Provided data:
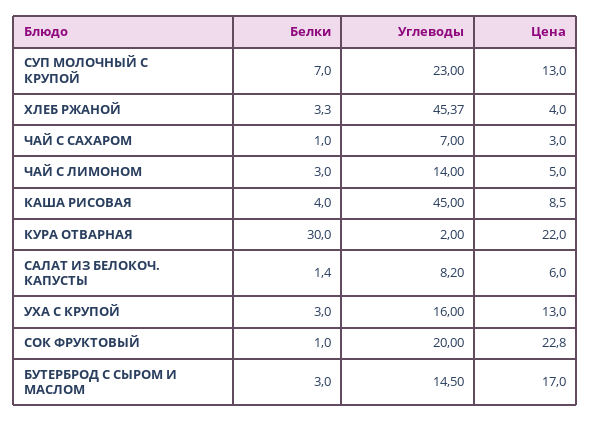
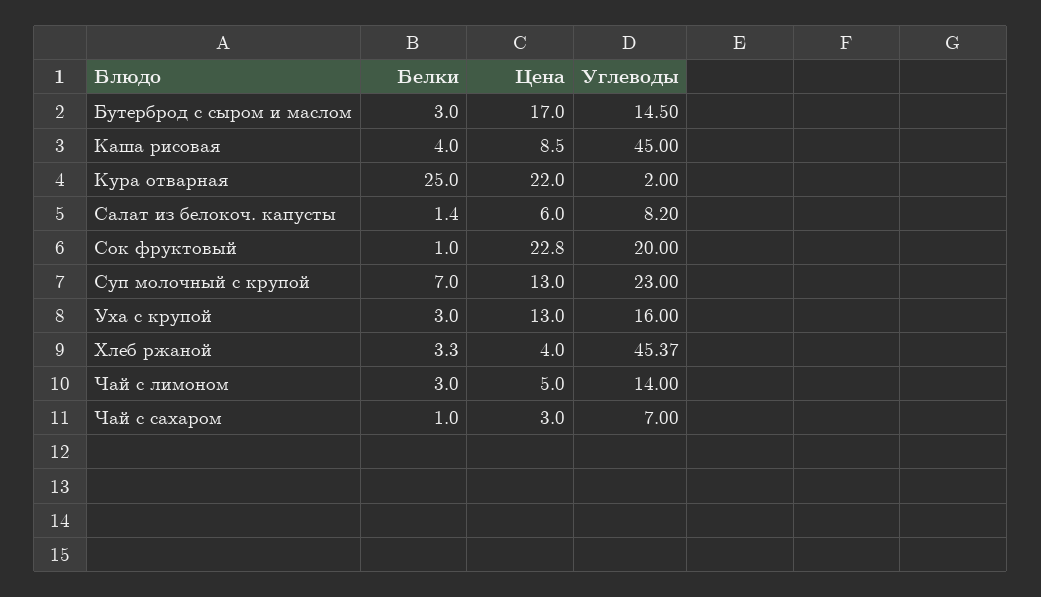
  {
    "Белки": {
      "СУП МОЛОЧНЫЙ С КРУПОЙ": 7,
      "ХЛЕБ РЖАНОЙ": 3.3,
      "ЧАЙ С САХАРОМ": 1,
      "ЧАЙ С ЛИМОНОМ": 3,
      "КАША РИСОВАЯ": 4,
-     "КУРА ОТВАРНАЯ": 30,
+     "КУРА ОТВАРНАЯ": 25,
      "САЛАТ ИЗ БЕЛОКОЧ. КАПУСТЫ": 1.4,
      "УХА С КРУПОЙ": 3,
      "СОК ФРУКТОВЫЙ": 1,
      "БУТЕРБРОД С СЫРОМ И МАСЛОМ": 3
    },
    "Углеводы": {
      "СУП МОЛОЧНЫЙ С КРУПОЙ": 23,
      "ХЛЕБ РЖАНОЙ": 45.37,
      "ЧАЙ С САХАРОМ": 7,
      "ЧАЙ С ЛИМОНОМ": 14,
      "КАША РИСОВАЯ": 45,
      "КУРА ОТВАРНАЯ": 2,
      "САЛАТ ИЗ БЕЛОКОЧ. КАПУСТЫ": 8.2,
      "УХА С КРУПОЙ": 16,
      "СОК ФРУКТОВЫЙ": 20,
      "БУТЕРБРОД С СЫРОМ И МАСЛОМ": 14.5
    },
    "Цена": {
      "СУП МОЛОЧНЫЙ С КРУПОЙ": 13,
      "ХЛЕБ РЖАНОЙ": 4,
      "ЧАЙ С САХАРОМ": 3,
      "ЧАЙ С ЛИМОНОМ": 5,
      "КАША РИСОВАЯ": 8.5,
      "КУРА ОТВАРНАЯ": 22,
      "САЛАТ ИЗ БЕЛОКОЧ. КАПУСТЫ": 6,
      "УХА С КРУПОЙ": 13,
      "СОК ФРУКТОВЫЙ": 22.8,
      "БУТЕРБРОД С СЫРОМ И МАСЛОМ": 17
    }
  }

Exercise aim: Line by line, retype the records above exactly, minus the images.

Expected answer:
  {
    "Белки": {
      "СУП МОЛОЧНЫЙ С КРУПОЙ": 7,
      "ХЛЕБ РЖАНОЙ": 3.3,
      "ЧАЙ С САХАРОМ": 1,
      "ЧАЙ С ЛИМОНОМ": 3,
      "КАША РИСОВАЯ": 4,
-     "КУРА ОТВАРНАЯ": 30,
+     "КУРА ОТВАРНАЯ": 25,
      "САЛАТ ИЗ БЕЛОКОЧ. КАПУСТЫ": 1.4,
      "УХА С КРУПОЙ": 3,
      "СОК ФРУКТОВЫЙ": 1,
      "БУТЕРБРОД С СЫРОМ И МАСЛОМ": 3
    },
    "Углеводы": {
      "СУП МОЛОЧНЫЙ С КРУПОЙ": 23,
      "ХЛЕБ РЖАНОЙ": 45.37,
      "ЧАЙ С САХАРОМ": 7,
      "ЧАЙ С ЛИМОНОМ": 14,
      "КАША РИСОВАЯ": 45,
      "КУРА ОТВАРНАЯ": 2,
      "САЛАТ ИЗ БЕЛОКОЧ. КАПУСТЫ": 8.2,
      "УХА С КРУПОЙ": 16,
      "СОК ФРУКТОВЫЙ": 20,
      "БУТЕРБРОД С СЫРОМ И МАСЛОМ": 14.5
    },
    "Цена": {
      "СУП МОЛОЧНЫЙ С КРУПОЙ": 13,
      "ХЛЕБ РЖАНОЙ": 4,
      "ЧАЙ С САХАРОМ": 3,
      "ЧАЙ С ЛИМОНОМ": 5,
      "КАША РИСОВАЯ": 8.5,
      "КУРА ОТВАРНАЯ": 22,
      "САЛАТ ИЗ БЕЛОКОЧ. КАПУСТЫ": 6,
      "УХА С КРУПОЙ": 13,
      "СОК ФРУКТОВЫЙ": 22.8,
      "БУТЕРБРОД С СЫРОМ И МАСЛОМ": 17
    }
  }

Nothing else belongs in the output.